Sebelum senar raketnya putus, Iqram mengaku bermain cukup percaya diri.
"Tetapi saat senar raket putus, konsentrasi saya terganggu. Raket itu seperti ada roh yang membuat saya lebih percaya diri dan lebih yakin, Itu raket kesayangan, sudah seperti jimat," ujar Iqram yang berasal dari Makassar, Sulawesi Selatan.
Saat masih menangis, Iqram langsung dihibur oleh Christian. Menurut Christian yang merupakan salah satu dari tujuh pendekar bulu tangkis Indonesia era 1970-an itu, sang juara bukan manusia yang tidak terkalahkan.

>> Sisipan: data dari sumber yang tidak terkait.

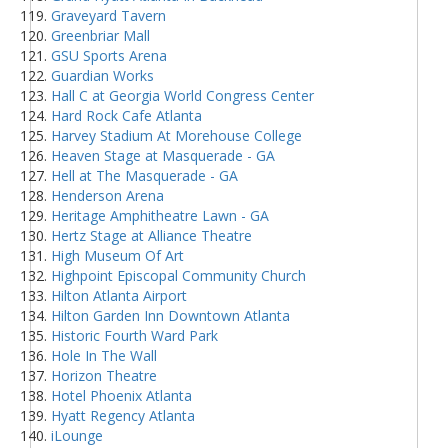
Graveyard Tavern
Greenbriar Mall
GSU Sports Arena
Guardian Works
Hall C at Georgia World Congress Center
Hard Rock Cafe Atlanta
Harvey Stadium At Morehouse College
Heaven Stage at Masquerade - GA
Hell at The Masquerade - GA
Henderson Arena
Heritage Amphitheatre Lawn - GA
Hertz Stage at Alliance Theatre
High Museum Of Art
Highpoint Episcopal Community Church
Hilton Atlanta Airport
Hilton Garden Inn Downtown Atlanta
Historic Fourth Ward Park
Hole In The Wall
Horizon Theatre
Hotel Phoenix Atlanta
Hyatt Regency Atlanta
iLounge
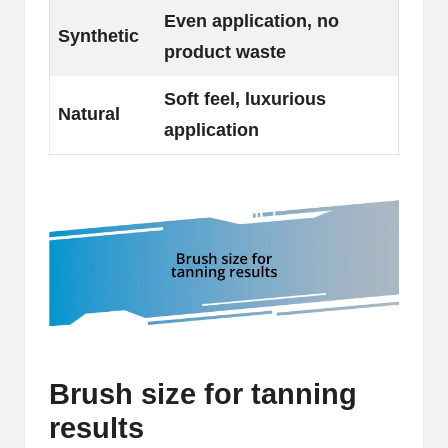
Even application, no
Synthetic
product waste
Soft feel, luxurious
Natural
application
Brush size for tanning
results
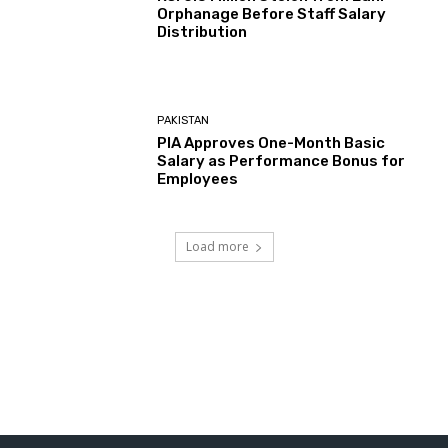
Orphanage Before Staff Salary
Distribution
PAKISTAN
PIA Approves One-Month Basic
Salary as Performance Bonus for
Employees
Load more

"Juara itu bukan manusia yang tidak terkalahkan. Juara masih bisa kalah. Saya saja pernah kalah di kejuaraan besar tetapi tergantung menyikapi kekalahan itu, mau terus menangis atau bangkit. Kalau kamu bangkit dan lebih baik, itu baru juara sejati," tutur Christian kepada Iqram.

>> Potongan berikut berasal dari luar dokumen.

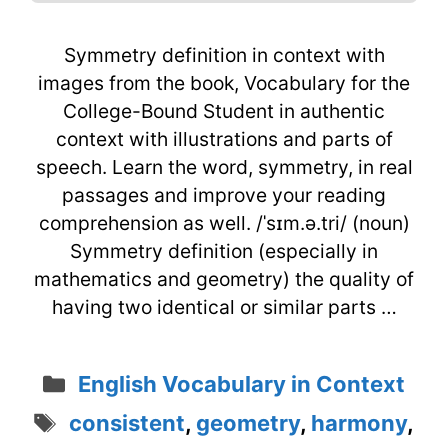
Symmetry definition in context with
images from the book, Vocabulary for the
College-Bound Student in authentic
context with illustrations and parts of
speech. Learn the word, symmetry, in real
passages and improve your reading
comprehension as well. /ˈsɪm.ə.tri/ (noun)
Symmetry definition (especially in
mathematics and geometry) the quality of
having two identical or similar parts …
Categories
English Vocabulary in Context
Tags
consistent
,
geometry
,
harmony
,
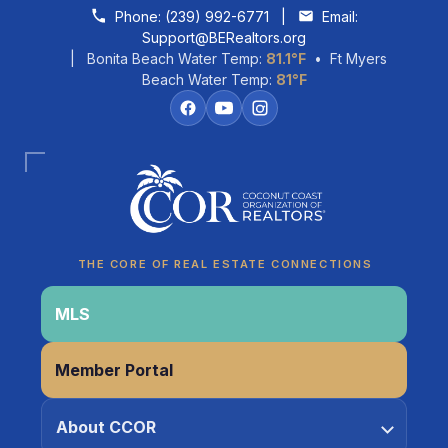
Skip to content
Phone:
(239) 992-6771
|
Email:
Support@BERealtors.org
| Bonita Beach Water Temp:
81.1°F
• Ft Myers
Beach Water Temp:
81°F
Coco
CCOR Member Help
THE CORE OF REAL ESTATE CONNECTIONS
MLS
Member Portal
About CCOR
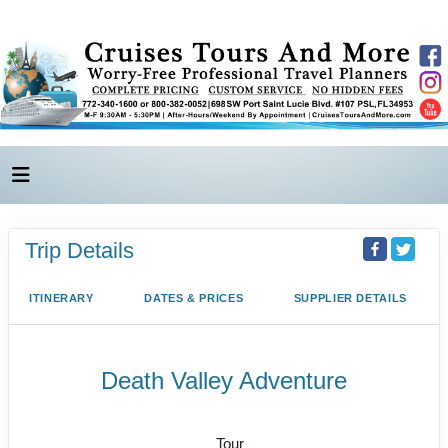
Trip Details
ITINERARY
DATES & PRICES
SUPPLIER DETAILS
Death Valley Adventure
Vegas to Death Valley National Park
Tour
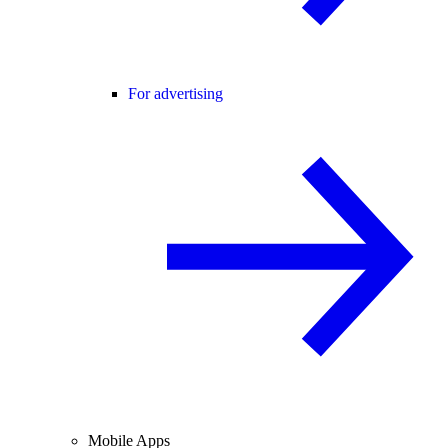
For advertising
Mobile Apps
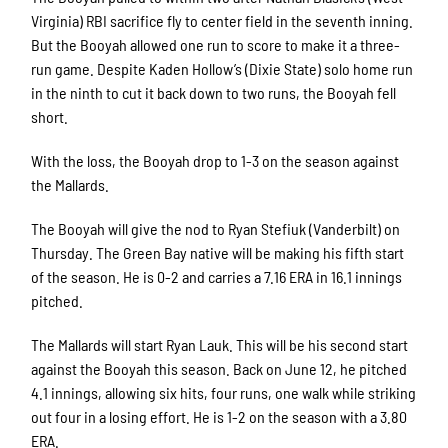
Virginia) RBI sacrifice fly to center field in the seventh inning.
But the Booyah allowed one run to score to make it a three-
run game. Despite Kaden Hollow’s (Dixie State) solo home run
in the ninth to cut it back down to two runs, the Booyah fell
short.
With the loss, the Booyah drop to 1-3 on the season against
the Mallards.
The Booyah will give the nod to Ryan Stefiuk (Vanderbilt) on
Thursday. The Green Bay native will be making his fifth start
of the season. He is 0-2 and carries a 7.16 ERA in 16.1 innings
pitched.
The Mallards will start Ryan Lauk. This will be his second start
against the Booyah this season. Back on June 12, he pitched
4.1 innings, allowing six hits, four runs, one walk while striking
out four in a losing effort. He is 1-2 on the season with a 3.80
ERA.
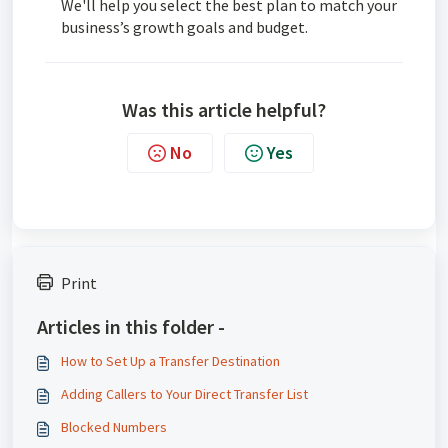
We'll help you select the best plan to match your
business’s growth goals and budget.
Was this article helpful?
No
Yes
Print
Articles in this folder -
How to Set Up a Transfer Destination
Adding Callers to Your Direct Transfer List
Blocked Numbers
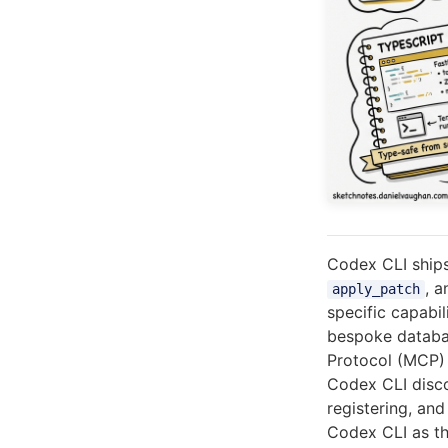
Codex CLI ships 
, 
apply_patch
specific capabil
bespoke databa
Protocol (MCP) 
Codex CLI disc
registering, an
Codex CLI as t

Setelah mendapat suntikan semangat dari idolanya, Iqram mengaku kembali termotivasi.
"Jadi semangat lagi dan ingat pesannya agar latihan terus," ujar Iqram yang berusia 14 tahun itu.
Impian jadi pemain dunia
Iqram adalah anak kedua dari tiga bersaudara dari seorang sopir taksi, Ishak Rusli. Ia telah menekuni bulu tangkis sejak duduk di bangku kelas 5 Sekolah Dasar dengan bergabung di klub Filla Watch Makassar.

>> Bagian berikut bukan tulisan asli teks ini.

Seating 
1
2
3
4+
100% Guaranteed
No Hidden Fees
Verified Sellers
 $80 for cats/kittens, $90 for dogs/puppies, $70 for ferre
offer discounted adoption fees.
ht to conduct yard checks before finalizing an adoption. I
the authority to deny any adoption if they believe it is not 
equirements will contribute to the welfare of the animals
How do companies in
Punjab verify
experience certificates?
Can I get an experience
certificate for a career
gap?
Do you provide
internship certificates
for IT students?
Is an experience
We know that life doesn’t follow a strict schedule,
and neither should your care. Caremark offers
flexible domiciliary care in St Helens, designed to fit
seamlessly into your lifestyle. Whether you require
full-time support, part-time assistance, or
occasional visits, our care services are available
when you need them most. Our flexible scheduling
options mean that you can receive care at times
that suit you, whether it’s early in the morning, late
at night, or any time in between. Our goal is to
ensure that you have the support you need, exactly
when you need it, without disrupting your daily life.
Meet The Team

Sejak itu, ia mencintai bulu tangkis dan bermimpi menjadi seperti Tontowi Ahmad. Iqram memang tertarik bermain di sektor ganda putra.
"Saya ingin seperti Tontowi setelah melihat dia di televisi saat menang kejuaraan All England 2012. Saya suka dia karena smesnya kencang," ujar Iqram yang sejak itu ingin menjadi pemain dunia.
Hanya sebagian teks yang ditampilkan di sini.